This 21,000-ft spool of 2 7/8-in. tubular is the longest length of composite pipe ever made. Fiberspar and Halliburton jointly developed the process of embedding fibers and wires in the tubular wall.
Halliburton and Fiberspar can see a day in the future when wired tubulars will be the rule rather than the exception. As extended reach drilling and extended tiebacks become more common, the advantages of sending a direct signal, or power through tubulars will become very attractive.
Composites in the drilling industry have made huge progress in recent years, driven by deepwater exploration and production. Riser joints, flowlines, and line pipe made of these materials are stronger and lighter than steel and offer the advantage of resisting corrosion. This means they are a cost competitor to 13% chromium steel currently used in corrosive environments. Beyond these advantages fiber composite tubulars can be spooled and are practically weightless compared with steel.
Conoco first took an interest in the process, but Halliburton has plans for applications of these materials that take the technology a step further. First, the company looked at constructing immense lengths of carbon fiber composite tubulars. Halliburton took a position in what it says is an industry leader, Fiberspar, and began constructing 21,000 ft continuous lengths of the tubulars. Peter Quigley, President of Fiberspar, said these are the longest length of 2 7/8-in. pipe ever made. Fiberspar and Halliburton jointly developed the process over the last two years as part of the Anaconda drilling system.
Fiberspar did not start out as an oilfield products company. Vikram Rao, Divisional Vice President for Reservoir Description/Integrated Technology Products for Halliburton said the company originally manufactured hockey sticks and spars for sailboats, such as those which race in the America's Cup. When Conoco made the decision to sell off its position in oil field composites technology, Fiberspar bought up this information and added it to their other areas of expertise.
Halliburton took an ownership position in the company in order to access the technology. Rao said Halliburton is interested in integrating Fiberspar's technology into oil field piping solutions, but does not get involved in the internal operations of Fiberspar. After building experience in the sporting goods business, which, along with aerospace, was one of the pioneer industries for the use of composites, Fiberspar is now totally focused on oil and gas products. Quigley said the company has placed 500,000 ft of composite pipe as part of a gathering system in Canada.
Composite tubulars are constructed in two sections. There is an internal core made of plastic, which seals in liquids and pressure. This is surrounded by an outer carbon fiber layer that provides the strength. This outer layer is composed of carbon fibers, similar to a yarn, and polymers.
The thermoplastic core is extruded, then the outer layer is woven onto it. For short joints, this weaving is a complex operation, but for 21,000-ft lengths, it is a major undertaking. Rao said the technology used to build these tubulars is more akin to textile work than fabrication.
Fiberspar is located near Boston, Mass-achusetts, an area with a history of textile industry. The firm also draws technology from MIT, located nearby.
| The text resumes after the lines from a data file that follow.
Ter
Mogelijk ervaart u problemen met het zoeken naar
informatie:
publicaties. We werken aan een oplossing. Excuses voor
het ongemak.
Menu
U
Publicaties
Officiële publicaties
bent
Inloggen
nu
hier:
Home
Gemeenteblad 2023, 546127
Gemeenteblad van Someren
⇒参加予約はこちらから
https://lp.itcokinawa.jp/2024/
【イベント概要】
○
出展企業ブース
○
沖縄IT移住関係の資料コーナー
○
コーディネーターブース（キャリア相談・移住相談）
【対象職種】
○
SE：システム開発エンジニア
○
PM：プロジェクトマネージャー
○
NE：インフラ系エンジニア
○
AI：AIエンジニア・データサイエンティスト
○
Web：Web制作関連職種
Quigley said the assembly of the pipe takes place in a renovated textile mill with state-of-the-art equipment.
The lengths of thermoplastic tubulars are wound onto two facing spools, one at each end of a 450-ft long bay. The weaving and curing of the fibers begins on one end of the tubular. As the fibers are woven onto the tubular it advances into the curing ovens, then onto the other spool. As one spool unwinds the other takes up the completed tubular. Using current technology, Quigley said he can construct 6-10 ft of tubular per minute.
Rao said. There are two ways to wire the tubulars. Either electrical wire or optical fiber can be used for communication. If fiber optics are used they can carry larger amounts of electronic data, but cannot convey power. A copper wire can carry power as well as a limited amount of data.
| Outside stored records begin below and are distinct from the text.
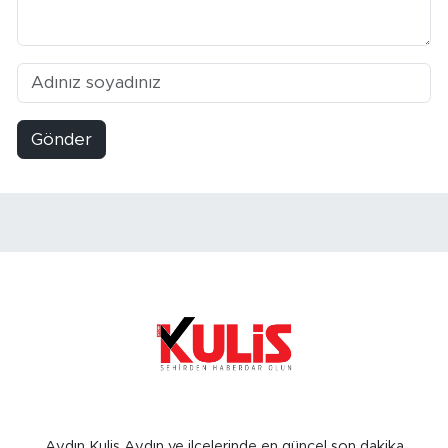
Gönder
Aydın Kulis Aydın ve ilçelerinde en güncel son dakika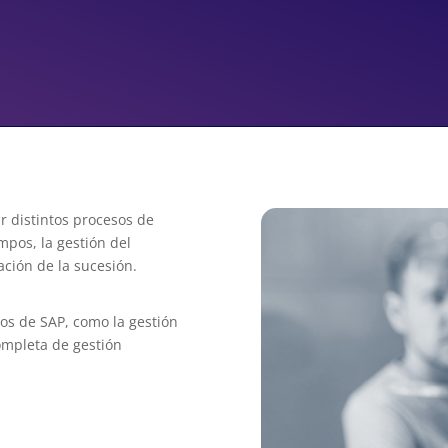
 distintos procesos de
mpos, la gestión del
ación de la sucesión.
os de SAP, como la gestión
completa de gestión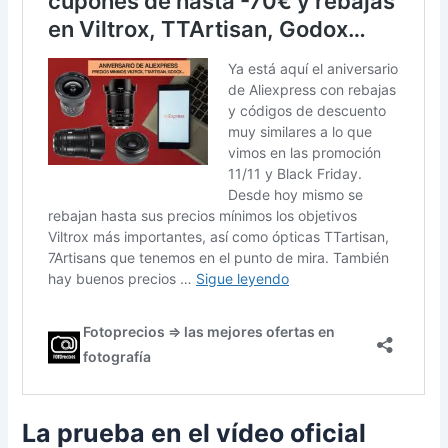
La prueba en el vídeo oficial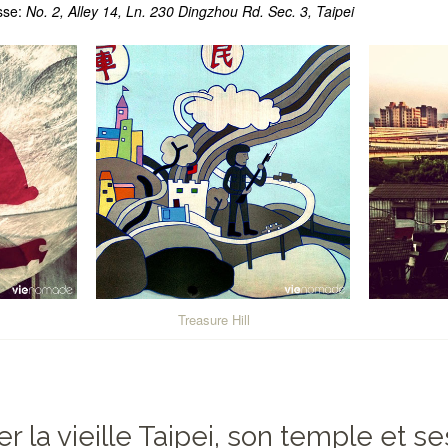
sse:
No. 2, Alley 14, Ln. 230 Dingzhou Rd. Sec. 3, Taipei
Treasure Hill
ter la vieille Taipei, son temple et s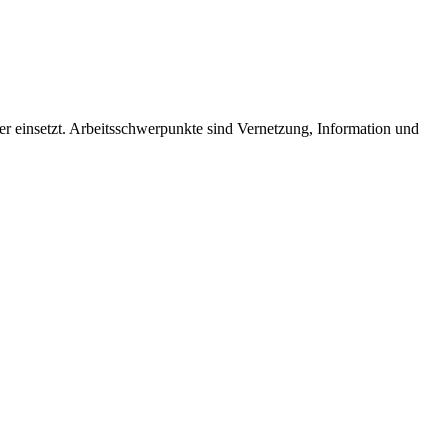
der einsetzt. Arbeitsschwerpunkte sind Vernetzung, Information und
Quigley said it is also possible to wire a tubular with both copper and fiber optics to provide high bandwidth data transmission as well as power. The wire is installed in the wall of the pipe to protect the conductors from damage. The wire is run in a helical spiral to prevent fatigue when the tubulars are coiled and uncoiled. This is one of the technologies that grew out Fiberspar's relationship with Conoco,
Rao said it was difficult to develop a system to wire the tubulars, but once this hurdle was cleared, all of the tubulars produced by this operation were wired. This is not to say operators are requiring such technology; Rao said this is a solution in search of a problem. He is convinced that such a system will offer so many advantages that just making it available will create a market. These tubulars can be used for everything from drill strings to completion strings and line pipe. Such solutions offer real-time communication with downhole sensors and equipment as well as a direct power source for such equipment. Halliburton is using this continuous spooled product in its new Anaconda drilling concept.
Rao said the coiled, wired composites will initially be produced in smaller internal diameters. These will first be used in benign applications. As the technology advances the diameters will grow, and the applications will be more dynamic.
Because it is a cost-effective alternative to exotic materials, such as 13% chromium steel, this will be the first application of the composites, Rao said. The composites can be used on longer stepout wells than steel because of the light weight. This is one of the keys to the Anaconda design in which the drill string is basically floated into the hole.